7/12/10
Dream Interpretation: I Woke Up with a Prostitute

photo by loveloveshine

Other people’s dreams are never interesting…except when they’re about love and sex. Each week, our dream analyst Lauri Loewenberg tells one lucky reader what their dirty dream means. This week, a reader asks Lauri:

I had a dream where I woke up from a deep sleep to find a woman going down on me. Suddenly I am having the most intense screaming orgasm. Immediately after, I break into tears because I had an intimate encounter with someone else when I love my boyfriend so much. The woman is confused as to why I am so upset, saying “You asked me to do this. What did you expect?” At this point in the dream, I realize she is a prostitute whom I had hired. I then spend the rest of the dream running around a huge house (the brothel, I guess) trying to find my boyfriend, while trying to make sure no one else in the house sees me. But I never find my boyfriend.

That is when I wake up — well I am woken up by my boyfriend making too much noise as he’s getting ready for work. Normally I tell him about my dreams when they’re particularly weird, but I was too ashamed of this dream to tell him about it. I still haven’t and I’m almost haunted by it. I love my boyfriend more than anything, and we’ve even talked about getting married after grad school. What could this dream mean?

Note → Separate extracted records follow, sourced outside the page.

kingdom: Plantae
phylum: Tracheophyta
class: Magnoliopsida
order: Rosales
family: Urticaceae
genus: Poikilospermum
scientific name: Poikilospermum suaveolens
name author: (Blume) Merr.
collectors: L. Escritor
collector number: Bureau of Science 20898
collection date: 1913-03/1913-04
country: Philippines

Lauri: We often get upset by our dreams because we take them literally. Keep in mind that your dreams are coming from a different part of your mind (the subconscious) than your literal thoughts come from (the conscious), therefore they speak a different language. The subconscious speaks in a language of emotions, pictures and metaphors. That being said, let’s look at the emotions, pictures and metaphors in your dream and see if we can’t connect them to your waking life.

You are feeling sadness and regret in the dream. What were you upset about or regretting in real life at that time? You are also fearful that someone in the dream would see you. What were you afraid someone in real life might find out about you? It may not necessarily be a big secret; it could also be thoughts, feelings or an opinion you were keeping to yourself.

Now let’s look at the pictures or imagery in your dream. Someone going down on you. Well, in dream life oral sex is actually about communication. Did you have a conversation with someone that you initiated but came to regret? And now for the metaphors. In the beginning of the dream you wake up. That is a metaphor for having an awakening or realization in real life. At the time of this dream, what bit of information or fact did you “wake up to?” Maybe that a conversation you had was a bad idea? The prostitute is a metaphor for you selling yourself short or not giving yourself enough value. And trying to find your boyfriend is a metaphor for you trying to find out “where he’s at” psychologically. So again, take your mind back to a week ago when you had this dream and see if you can connect any of the above to what was going on in your life as well as in your mind.

It seems to me that you may have said something you regret, something that you felt really good about — at first — (the orgasm) but later made you worry that you came across badly and is now causing you to wonder where your BF is on the issue. It also seems to me another, more carefully thought out, conversation is in order.

Dreamer’s response: Thanks Lauri! I talked about the dream with a friend, and she thought that I was just really nervous about my relationship and how everything seems to be going so well. I’ve been in unhealthy relationships before, so has my boyfriend. He and I will often talk about how surprised we are to be so happy together and how it’s almost weird not to have negativity or fights in our relationship. I just remember waking up from that dream feeling so horrible about betraying his trust and being intimate with someone else, even though it was in a dream.

Your comments that I’m selling myself short make sense. Maybe I don’t feel that I deserve something so good in my life, and I’m waiting for something — or me — to mess it up. I finally told my boyfriend about it, and he just hugged me and told me he loved and trusted me, and that if I ever have another bad dream to just talk to him about it. He’s so awesome! Thanks again.